Provided material section start
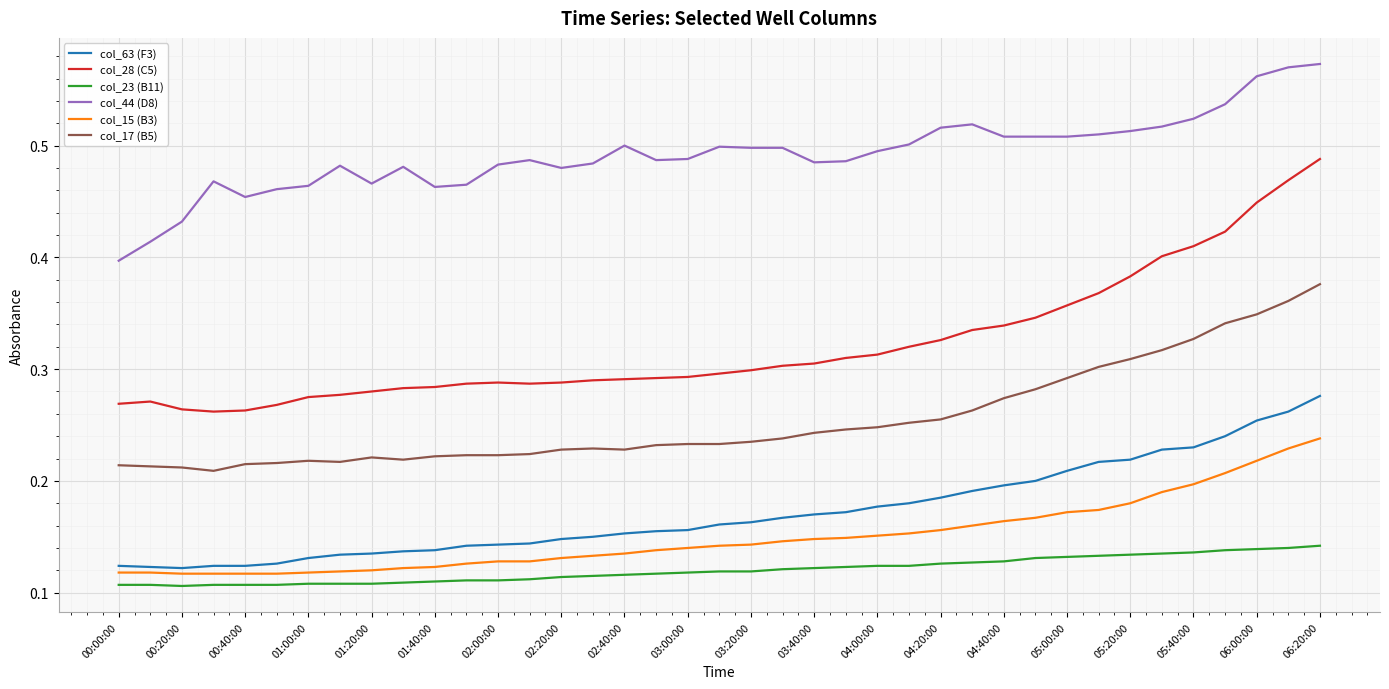

True or false: col_23 (B11) and col_28 (C5) intersect in this chart.

False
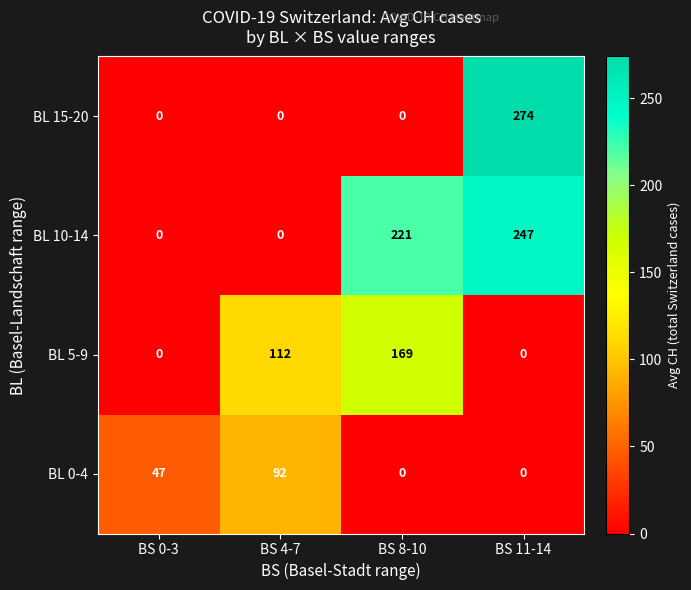

Is it true that BL 10-14 equals 382 at BS 8-10?

False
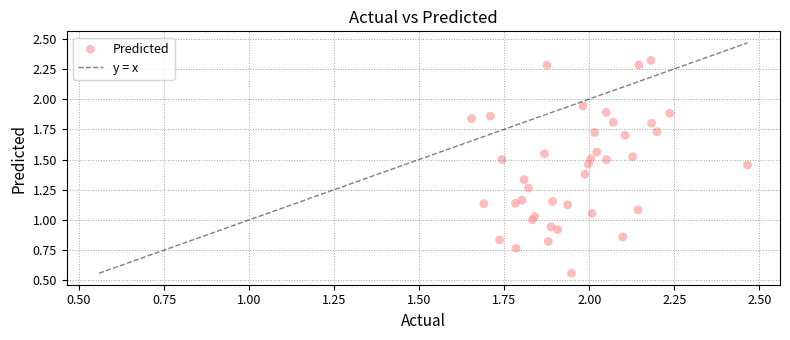

How many points are shown in the scatter plot?

40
Provided material section end
Your instructions:
Echo the listing above line for line, leaving out the pictures.

Answer space:
True or false: col_23 (B11) and col_28 (C5) intersect in this chart.

False

Is it true that BL 10-14 equals 382 at BS 8-10?

False

How many points are shown in the scatter plot?

40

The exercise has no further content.